# Listed entries
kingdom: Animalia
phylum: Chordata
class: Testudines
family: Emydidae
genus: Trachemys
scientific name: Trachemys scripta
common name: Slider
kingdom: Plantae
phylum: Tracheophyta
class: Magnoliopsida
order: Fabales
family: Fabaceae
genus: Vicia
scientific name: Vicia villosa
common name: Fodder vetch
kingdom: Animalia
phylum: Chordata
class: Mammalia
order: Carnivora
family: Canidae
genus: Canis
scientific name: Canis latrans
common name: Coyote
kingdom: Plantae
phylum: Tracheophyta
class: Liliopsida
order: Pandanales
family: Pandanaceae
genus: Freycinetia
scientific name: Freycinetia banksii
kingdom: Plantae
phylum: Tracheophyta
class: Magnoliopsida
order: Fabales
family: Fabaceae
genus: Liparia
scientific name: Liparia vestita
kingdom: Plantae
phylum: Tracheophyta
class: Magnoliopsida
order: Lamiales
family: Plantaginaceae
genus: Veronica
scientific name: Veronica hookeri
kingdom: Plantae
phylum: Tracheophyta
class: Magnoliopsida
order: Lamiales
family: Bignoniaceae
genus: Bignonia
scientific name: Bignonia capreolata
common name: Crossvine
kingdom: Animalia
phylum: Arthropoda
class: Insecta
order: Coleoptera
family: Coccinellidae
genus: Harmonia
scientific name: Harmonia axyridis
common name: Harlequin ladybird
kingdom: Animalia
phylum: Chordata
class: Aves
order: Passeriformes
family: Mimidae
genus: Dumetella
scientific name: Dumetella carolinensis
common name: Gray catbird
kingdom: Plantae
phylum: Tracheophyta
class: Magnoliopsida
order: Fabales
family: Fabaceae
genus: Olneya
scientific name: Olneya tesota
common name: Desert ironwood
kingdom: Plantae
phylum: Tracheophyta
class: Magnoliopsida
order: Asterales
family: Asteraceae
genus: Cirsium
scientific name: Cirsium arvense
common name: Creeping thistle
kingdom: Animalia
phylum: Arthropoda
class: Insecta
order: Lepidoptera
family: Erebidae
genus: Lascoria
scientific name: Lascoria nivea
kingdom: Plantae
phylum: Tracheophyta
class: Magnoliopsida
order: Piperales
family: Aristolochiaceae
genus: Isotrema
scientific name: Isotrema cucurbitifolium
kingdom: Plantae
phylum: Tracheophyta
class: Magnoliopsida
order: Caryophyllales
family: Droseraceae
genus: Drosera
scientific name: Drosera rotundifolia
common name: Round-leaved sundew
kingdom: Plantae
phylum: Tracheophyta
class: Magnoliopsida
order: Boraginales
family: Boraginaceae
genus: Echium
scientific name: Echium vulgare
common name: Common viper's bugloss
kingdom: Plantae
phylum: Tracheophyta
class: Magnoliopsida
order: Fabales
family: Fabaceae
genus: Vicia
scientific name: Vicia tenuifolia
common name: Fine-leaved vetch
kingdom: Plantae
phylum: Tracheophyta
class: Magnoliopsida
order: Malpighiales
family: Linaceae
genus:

# Work to complete
Reproduce every one of the lines above, word for word and in the same order.

# Right answer
kingdom: Animalia
phylum: Chordata
class: Testudines
family: Emydidae
genus: Trachemys
scientific name: Trachemys scripta
common name: Slider
kingdom: Plantae
phylum: Tracheophyta
class: Magnoliopsida
order: Fabales
family: Fabaceae
genus: Vicia
scientific name: Vicia villosa
common name: Fodder vetch
kingdom: Animalia
phylum: Chordata
class: Mammalia
order: Carnivora
family: Canidae
genus: Canis
scientific name: Canis latrans
common name: Coyote
kingdom: Plantae
phylum: Tracheophyta
class: Liliopsida
order: Pandanales
family: Pandanaceae
genus: Freycinetia
scientific name: Freycinetia banksii
kingdom: Plantae
phylum: Tracheophyta
class: Magnoliopsida
order: Fabales
family: Fabaceae
genus: Liparia
scientific name: Liparia vestita
kingdom: Plantae
phylum: Tracheophyta
class: Magnoliopsida
order: Lamiales
family: Plantaginaceae
genus: Veronica
scientific name: Veronica hookeri
kingdom: Plantae
phylum: Tracheophyta
class: Magnoliopsida
order: Lamiales
family: Bignoniaceae
genus: Bignonia
scientific name: Bignonia capreolata
common name: Crossvine
kingdom: Animalia
phylum: Arthropoda
class: Insecta
order: Coleoptera
family: Coccinellidae
genus: Harmonia
scientific name: Harmonia axyridis
common name: Harlequin ladybird
kingdom: Animalia
phylum: Chordata
class: Aves
order: Passeriformes
family: Mimidae
genus: Dumetella
scientific name: Dumetella carolinensis
common name: Gray catbird
kingdom: Plantae
phylum: Tracheophyta
class: Magnoliopsida
order: Fabales
family: Fabaceae
genus: Olneya
scientific name: Olneya tesota
common name: Desert ironwood
kingdom: Plantae
phylum: Tracheophyta
class: Magnoliopsida
order: Asterales
family: Asteraceae
genus: Cirsium
scientific name: Cirsium arvense
common name: Creeping thistle
kingdom: Animalia
phylum: Arthropoda
class: Insecta
order: Lepidoptera
family: Erebidae
genus: Lascoria
scientific name: Lascoria nivea
kingdom: Plantae
phylum: Tracheophyta
class: Magnoliopsida
order: Piperales
family: Aristolochiaceae
genus: Isotrema
scientific name: Isotrema cucurbitifolium
kingdom: Plantae
phylum: Tracheophyta
class: Magnoliopsida
order: Caryophyllales
family: Droseraceae
genus: Drosera
scientific name: Drosera rotundifolia
common name: Round-leaved sundew
kingdom: Plantae
phylum: Tracheophyta
class: Magnoliopsida
order: Boraginales
family: Boraginaceae
genus: Echium
scientific name: Echium vulgare
common name: Common viper's bugloss
kingdom: Plantae
phylum: Tracheophyta
class: Magnoliopsida
order: Fabales
family: Fabaceae
genus: Vicia
scientific name: Vicia tenuifolia
common name: Fine-leaved vetch
kingdom: Plantae
phylum: Tracheophyta
class: Magnoliopsida
order: Malpighiales
family: Linaceae
genus:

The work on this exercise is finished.